» **EXERCISE OBJECTIVE**: Return the data below unchanged, without images.

» **DATA EXTRACT**:

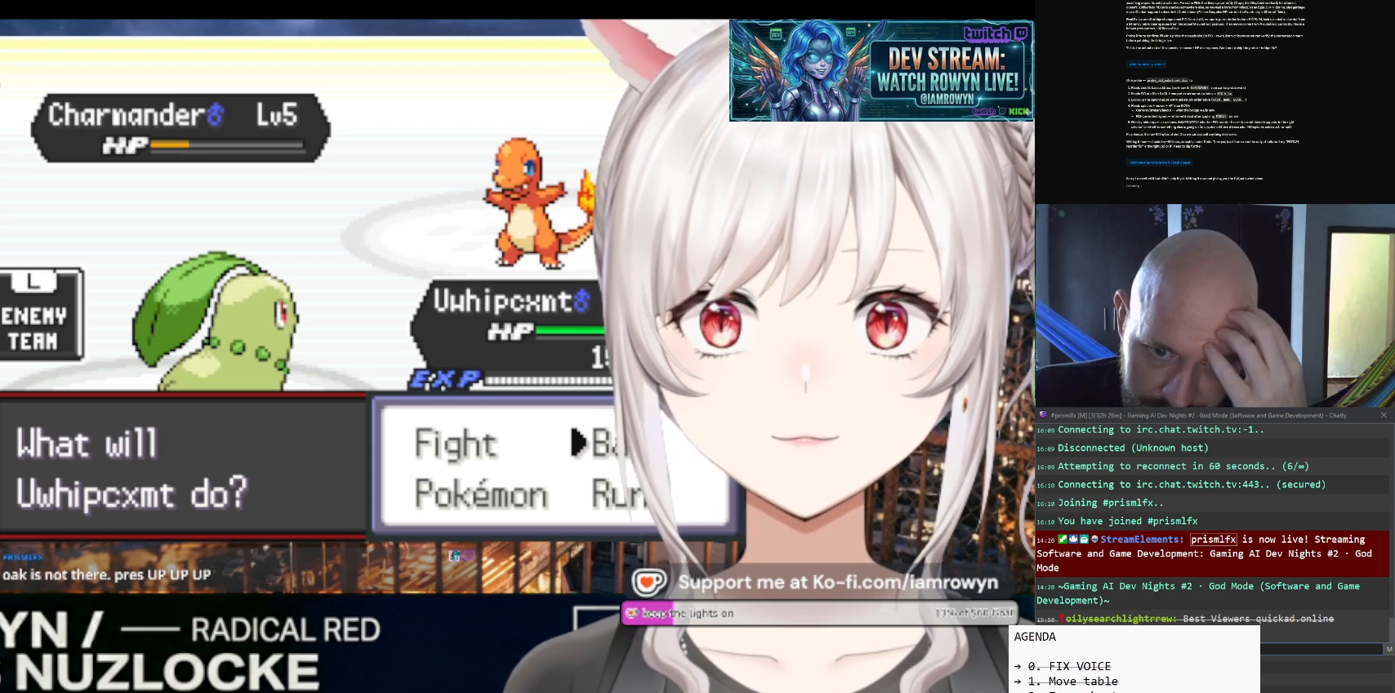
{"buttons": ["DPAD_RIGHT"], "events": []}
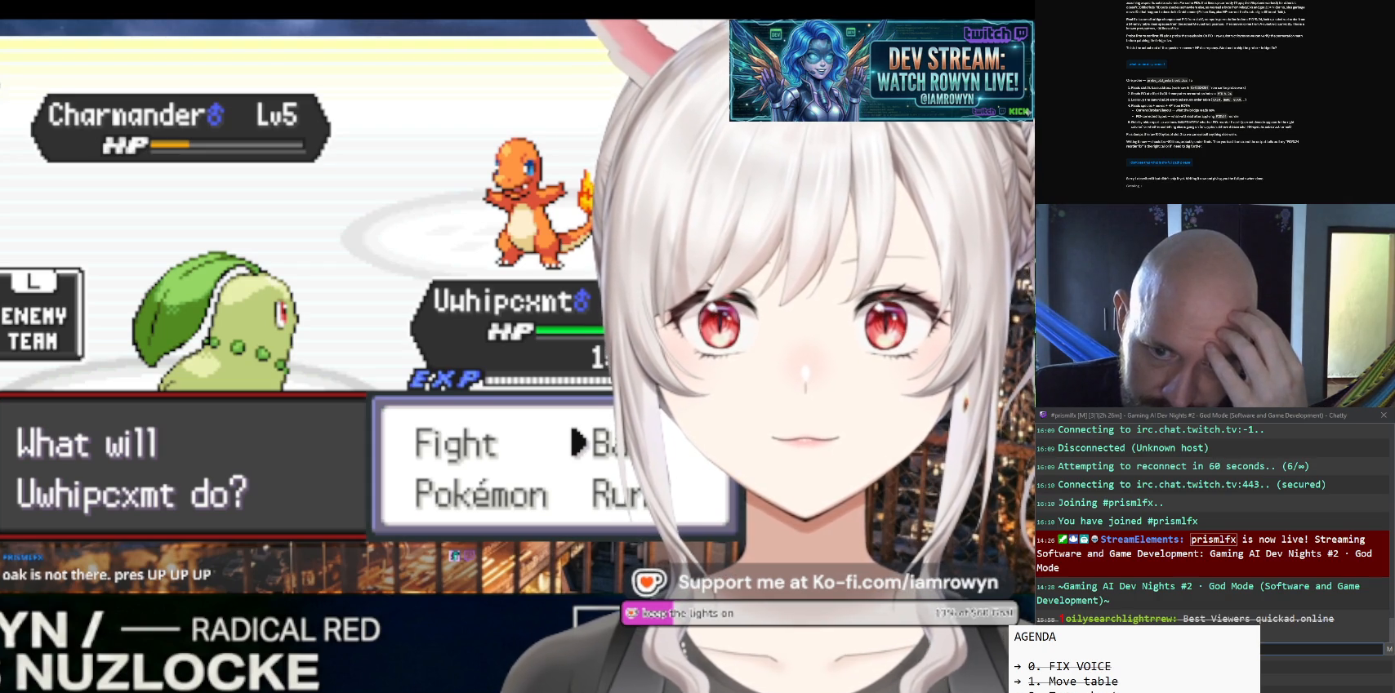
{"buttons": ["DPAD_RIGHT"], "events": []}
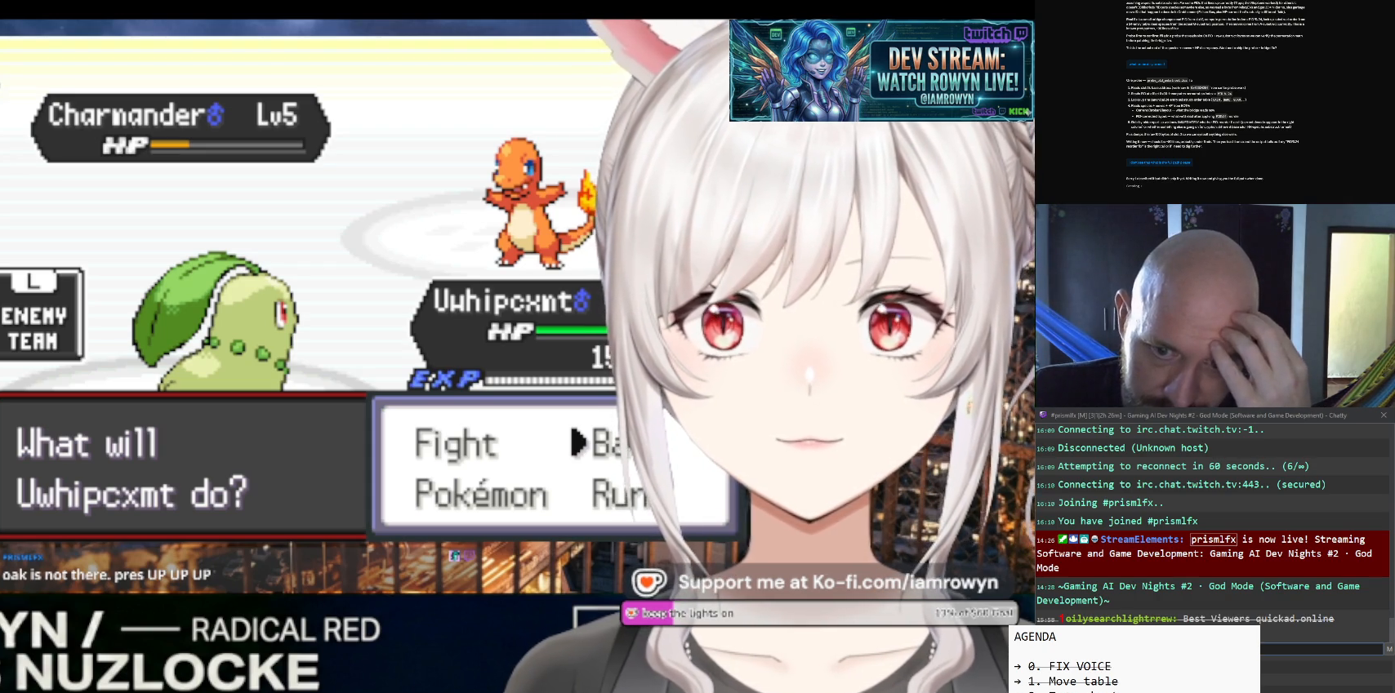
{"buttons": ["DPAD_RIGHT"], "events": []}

» **OUTPUT FOR THIS TASK**:
{"buttons": ["DPAD_RIGHT"], "events": []}
{"buttons": ["DPAD_RIGHT"], "events": []}
{"buttons": ["DPAD_RIGHT"], "events": []}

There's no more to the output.